## [What the task requires]
Output must consist only of the lines of the material below from the one with "computer monitor: present" through the one with "remote control: present", each reproduced exactly; no pictures belong in it.

## [Provided records]
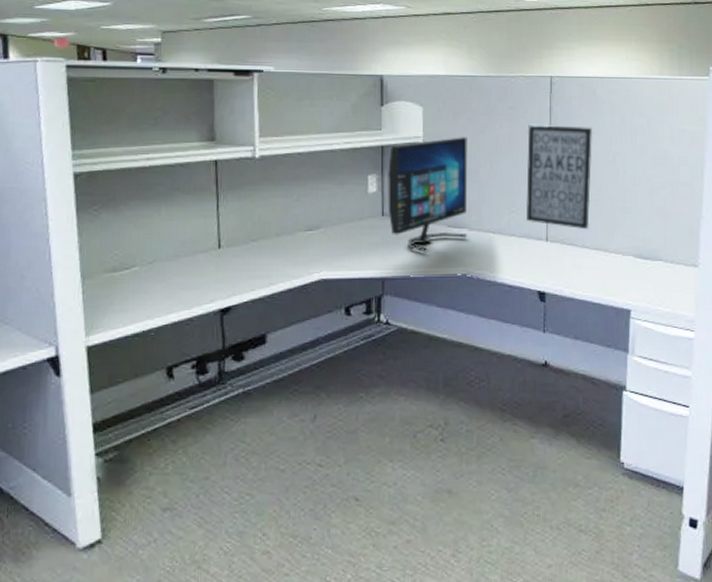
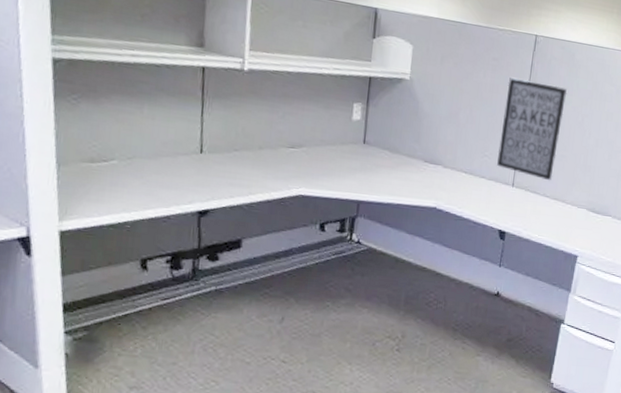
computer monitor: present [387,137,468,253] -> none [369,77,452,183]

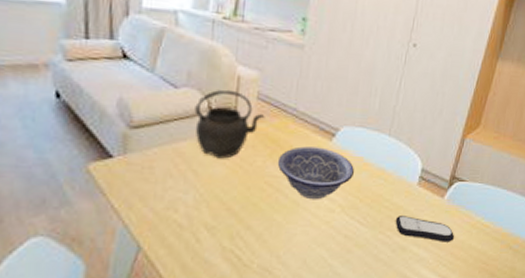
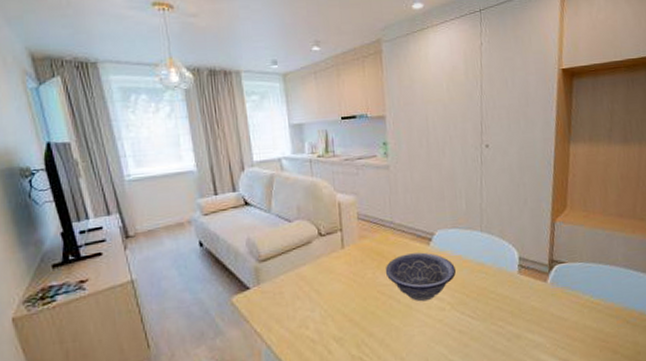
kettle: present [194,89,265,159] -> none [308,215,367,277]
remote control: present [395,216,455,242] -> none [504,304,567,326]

...

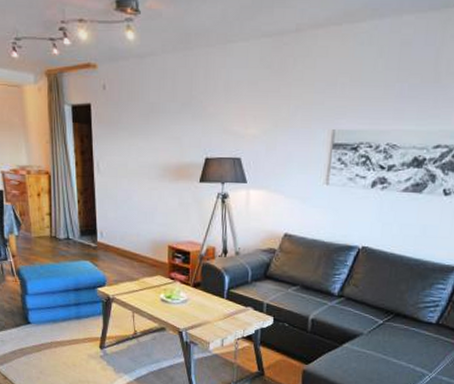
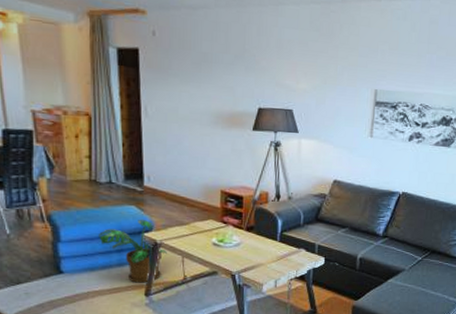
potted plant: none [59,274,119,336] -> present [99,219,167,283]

## [Exercise response]
computer monitor: present [387,137,468,253] -> none [369,77,452,183]

kettle: present [194,89,265,159] -> none [308,215,367,277]
remote control: present [395,216,455,242] -> none [504,304,567,326]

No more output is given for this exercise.